== Testo fornito ==
Roberto Tiranti

Intervista di Francesca Di Ventura 

“Semplicità e passione ti proteggono dalla vanagloria lusinghiera del mondo della musica”, afferma Roberto Tiranti. E ancora: “La tecnologia aiuta i professionisti, ma legittima anche i non professionisti”

Osservandolo sul flyer della prossima data della sua band, col suo sguardo magnetico e una posa fascinosa, ci si attenderebbe un divo estremamente consapevole dei propri successi, uno cui approcciare col timore reverenziale di far troppo rumore. Invece i grandi sanno stupire per umiltà, semplicità, onestà di intenti e parola. Roberto Tiranti può vantare una carriera musicale di tutto rispetto, invece non se ne vanta affatto. Colpisce la sua proiezione al futuro, e un distacco rispettoso ma lucido dalle glorie che lo rendono tra i cantautori più apprezzati nel panorama Nazionale e Internazionale.

Qual è il tuo primo ricordo in musica in assoluto.

L’autoradio in macchina, con i miei genitori. Queen, Deep Purple, Battisti, New Trolls.

Per cosa vorresti essere ricordato?

Per essere stato una brava persona, uno dei tanti che ha provato a fare qualcosa di buono rimanendo sempre fedele a se stesso e conservando integrità morale. Nella musica vorrei si parlasse di me come di un bravo cantautore, non cantante: di esecutori ottimi è pieno il mondo, quel che fa la differenza è la creatività nel generare musica.

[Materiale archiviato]
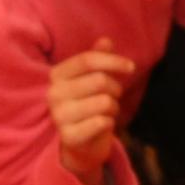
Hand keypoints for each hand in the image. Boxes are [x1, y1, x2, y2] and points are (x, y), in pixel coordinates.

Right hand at [45, 46, 134, 183]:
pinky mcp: (69, 136)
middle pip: (99, 80)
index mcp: (57, 75)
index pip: (87, 60)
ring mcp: (59, 116)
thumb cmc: (89, 104)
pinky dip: (109, 123)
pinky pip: (102, 122)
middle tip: (112, 98)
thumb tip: (106, 40)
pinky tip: (101, 125)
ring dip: (113, 107)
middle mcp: (54, 94)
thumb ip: (98, 59)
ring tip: (106, 112)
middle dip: (114, 89)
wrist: (81, 143)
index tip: (131, 67)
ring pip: (104, 101)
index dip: (113, 61)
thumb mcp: (92, 79)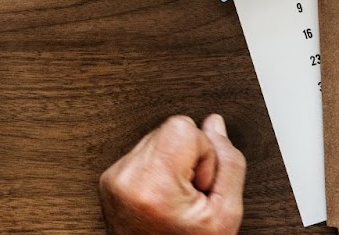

== Cosa si chiede ==
1. Elenca gli artisti e i gruppi che, nell'intervista a Roberto Tiranti, fanno parte del suo primo ricordo musicale.
2. Scrivi il seguito dell'intervista a Roberto Tiranti, riprendendo subito dopo l'ultima risposta riportata.

== Le tue risposte ==
1. Queen, Deep Purple, Battisti, New Trolls.

2.
All’inizio della mia carriera, la mia voce mi ha consentito di farmi notare e stavo per cedere alle lusinghe di questo mondo dorato, ma ben presto ho realizzato la verità, compreso che dovevo proteggermi da una realtà che ti fa sentire un dio e il giorno dopo ti ignora.

Nei Paesi anglosassoni il mondo del lavoro è fatto di specializzazione, in Italia spesso risulta vincente il sapersi diversificare e reinventare. Nel contesto musicale paga più la fedeltà ad un genere/progetto o la versatilità?

Personalmente non potrei mai rinchiudermi entro lo steccato di un certo genere: ho bisogno di sfide, di mettermi in gioco, per misurarmi con i miei limiti e la mia caparbietà nel volersi superare. I Labyrinth mi scelsero dopo una mia esibizione a Sanremo nel 1997 con i New Trolls. Seppero vedere al di là della specifica performance, intuire le mie potenzialità in un contesto power/prog metal.

Nella mia carriera ho affrontato di tutto, il lirico, il rock, il pop, il musical. Si cresce solo se si continua a camminare. Oggi più che mai. Qualche anno fa si puntava sulla costruzione di un artista, oggi fai un singolo e se non funzioni vai a casa. Fare qualcosa per piacere agli altri non è per me. Il mio nuovo album ne è un esempio: 5 pezzi elettrici, 4 acustici e 2 vocali. Un lavoro molto vario in cui l’unica nota legante è la mia voce.

Cosa significa fare il cantante in Italia?

Significa essere un professionista non riconosciuto come tale. Nel nostro Paese non esiste un “albo” per i musicisti, e si fatica ancora ad attribuire a tale mestiere la stessa dignità di altri. Sei socialmente riconosciuto un professionista se hai un pezzo di carta o se sei consacrato dalla tv.

Il digitale ha segnato una svolta epocale per la musica, nell’ambito della strumentazione, dei suoni live e ancor più della modalità di produrre dischi in studio. Qual è la tua idea a riguardo.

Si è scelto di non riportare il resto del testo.